Formato: Online Artículo Texto
Lenguaje:English
Publicado: Nature Publishing Group UK 2020
Materias:
Acceso en línea:https://www.ncbi.nlm.nih.gov/pmc/articles/PMC7341744/
https://www.ncbi.nlm.nih.gov/pubmed/32636405
http://dx.doi.org/10.1038/s41598-020-67570-w
Descripción
Sumario:What explains the underlying causes of rural–urban differentials in severe acute malnutrition (SAM) among under-five children is poorly exploited, operationalized, studied and understood in low- and middle-income countries (LMIC). We decomposed the rural–urban inequalities in the associated factors of SAM while controlling for individual, household, and neighbourhood factors using datasets from successive demographic and health survey conducted between 2010 and 2018 in 51 LMIC. The data consisted of 532,680 under-five children nested within 55,823 neighbourhoods across the 51 countries. We applied the Blinder–Oaxaca decomposition technique to quantify the contribution of various associated factors to the observed rural–urban disparities in SAM. In all, 69% of the children lived in rural areas, ranging from 16% in Gabon to 81% in Chad. The overall prevalence of SAM among rural children was 4.8% compared with 4.2% among urban children. SAM prevalence in rural areas was highest in Timor-Leste (11.1%) while the highest urban prevalence was in Honduras (8.5%). Nine countries had statistically significant pro-rural (significantly higher odds of SAM in rural areas) inequality while only Tajikistan and Malawi showed statistically significant pro-urban inequality (p < 0.05).

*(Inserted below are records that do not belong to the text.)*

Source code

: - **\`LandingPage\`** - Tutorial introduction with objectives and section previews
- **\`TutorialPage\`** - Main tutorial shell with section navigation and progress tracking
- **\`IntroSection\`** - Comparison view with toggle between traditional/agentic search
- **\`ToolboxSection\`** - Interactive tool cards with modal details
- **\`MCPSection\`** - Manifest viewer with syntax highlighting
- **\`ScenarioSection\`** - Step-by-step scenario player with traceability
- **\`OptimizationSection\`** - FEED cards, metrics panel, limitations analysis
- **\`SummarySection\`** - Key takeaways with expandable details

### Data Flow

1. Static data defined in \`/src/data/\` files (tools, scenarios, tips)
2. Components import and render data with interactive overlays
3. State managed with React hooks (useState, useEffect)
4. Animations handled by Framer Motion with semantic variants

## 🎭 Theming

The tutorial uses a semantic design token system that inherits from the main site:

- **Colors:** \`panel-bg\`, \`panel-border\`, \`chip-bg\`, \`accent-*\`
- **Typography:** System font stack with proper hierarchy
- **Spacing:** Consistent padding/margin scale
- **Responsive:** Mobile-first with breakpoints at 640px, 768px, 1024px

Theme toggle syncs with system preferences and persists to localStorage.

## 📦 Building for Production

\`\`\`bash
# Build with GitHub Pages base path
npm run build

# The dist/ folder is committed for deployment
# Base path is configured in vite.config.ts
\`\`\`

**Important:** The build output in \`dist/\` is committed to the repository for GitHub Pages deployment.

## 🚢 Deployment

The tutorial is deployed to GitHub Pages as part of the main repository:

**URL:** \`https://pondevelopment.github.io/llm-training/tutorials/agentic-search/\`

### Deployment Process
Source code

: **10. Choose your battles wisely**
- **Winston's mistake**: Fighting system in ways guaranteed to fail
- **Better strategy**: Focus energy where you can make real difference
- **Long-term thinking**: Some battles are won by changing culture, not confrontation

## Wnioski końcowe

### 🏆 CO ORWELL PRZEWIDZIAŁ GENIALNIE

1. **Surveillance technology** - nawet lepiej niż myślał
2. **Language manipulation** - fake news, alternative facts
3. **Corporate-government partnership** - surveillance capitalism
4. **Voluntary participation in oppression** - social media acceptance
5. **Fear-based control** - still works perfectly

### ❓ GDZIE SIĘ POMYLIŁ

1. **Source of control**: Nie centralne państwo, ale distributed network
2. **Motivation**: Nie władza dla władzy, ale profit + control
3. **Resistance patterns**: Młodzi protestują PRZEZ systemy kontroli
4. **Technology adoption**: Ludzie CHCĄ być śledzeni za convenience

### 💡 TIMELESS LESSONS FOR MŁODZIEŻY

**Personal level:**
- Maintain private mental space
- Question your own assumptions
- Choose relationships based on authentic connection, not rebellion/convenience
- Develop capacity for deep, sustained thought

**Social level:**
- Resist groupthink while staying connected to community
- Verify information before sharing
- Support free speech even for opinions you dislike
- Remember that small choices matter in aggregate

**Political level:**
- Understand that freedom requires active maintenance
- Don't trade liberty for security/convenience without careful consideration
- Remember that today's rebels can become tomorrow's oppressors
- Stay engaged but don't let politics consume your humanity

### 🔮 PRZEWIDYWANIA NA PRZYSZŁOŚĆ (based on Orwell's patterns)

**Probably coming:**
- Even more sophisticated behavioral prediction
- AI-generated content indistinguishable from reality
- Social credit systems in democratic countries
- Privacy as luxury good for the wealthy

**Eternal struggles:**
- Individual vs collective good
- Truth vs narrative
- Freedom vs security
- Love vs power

Overall, neighbourhood socioeconomic status, wealth index, toilet types and sources of drinking water were the most significant contributors to pro-rural inequalities. Other contributors to the pro-rural inequalities are birth weight, maternal age and maternal education. Pro-urban inequalities were mostly affected by neighbourhood socioeconomic status and wealth index. Having SAM among under-five children was explained by the individual-, household- and neighbourhood-level factors. However, we found variations in the contributions of these factors. The rural–urban dichotomy in the prevalence of SAM was generally significant with higher odds found in the rural areas. Our findings suggest the need for urgent intervention on child nutrition in the rural areas of most LMIC.